**Supplied material:**
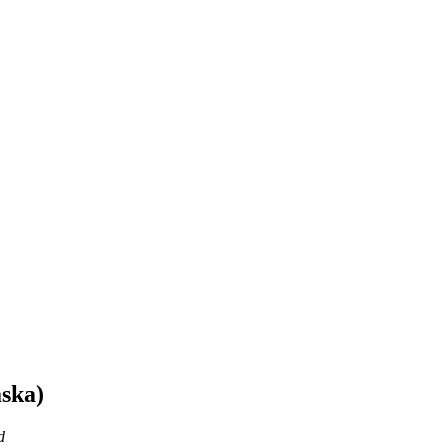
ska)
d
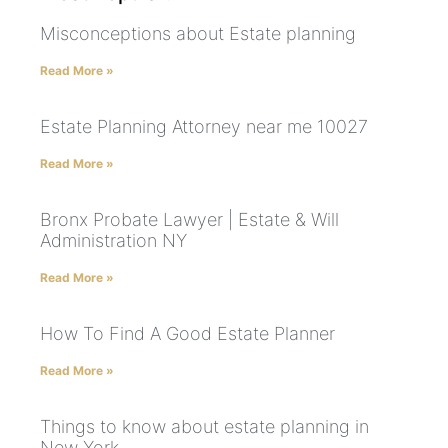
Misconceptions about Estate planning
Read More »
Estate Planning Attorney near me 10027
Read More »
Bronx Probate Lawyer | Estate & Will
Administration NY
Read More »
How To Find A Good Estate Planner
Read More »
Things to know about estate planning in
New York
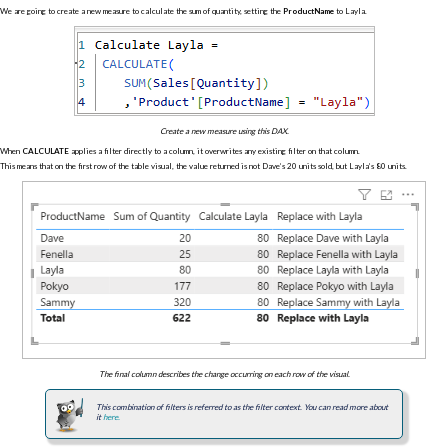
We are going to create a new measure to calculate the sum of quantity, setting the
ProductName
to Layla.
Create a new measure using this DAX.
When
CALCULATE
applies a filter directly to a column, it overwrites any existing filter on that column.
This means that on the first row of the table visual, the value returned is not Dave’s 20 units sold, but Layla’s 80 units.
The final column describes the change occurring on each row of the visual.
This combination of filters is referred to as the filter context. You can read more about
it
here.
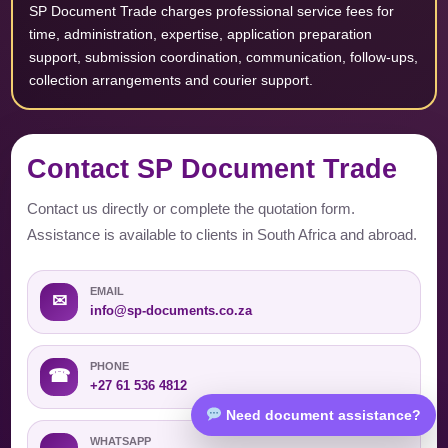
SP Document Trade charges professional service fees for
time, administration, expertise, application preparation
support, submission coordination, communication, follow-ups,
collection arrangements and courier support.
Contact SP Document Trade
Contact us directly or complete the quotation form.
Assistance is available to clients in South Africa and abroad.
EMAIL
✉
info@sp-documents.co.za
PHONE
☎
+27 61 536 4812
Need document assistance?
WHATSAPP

==

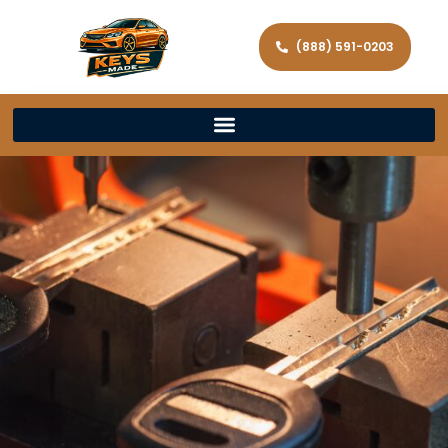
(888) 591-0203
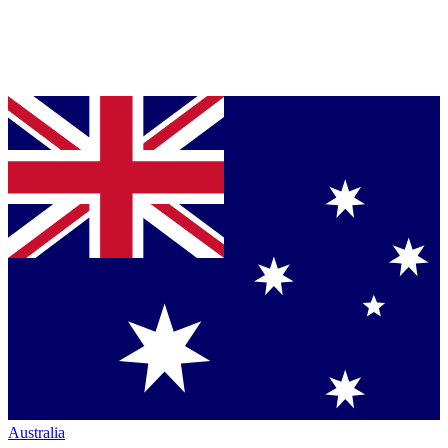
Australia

**Problem to work on:** Reproduce the material from the line with "We are going" up to and including the line with "applies a filter".

**Answer area:**
We are going to create a new measure to calculate the sum of quantity, setting the
ProductName
to Layla.
Create a new measure using this DAX.
When
CALCULATE
applies a filter directly to a column, it overwrites any existing filter on that column.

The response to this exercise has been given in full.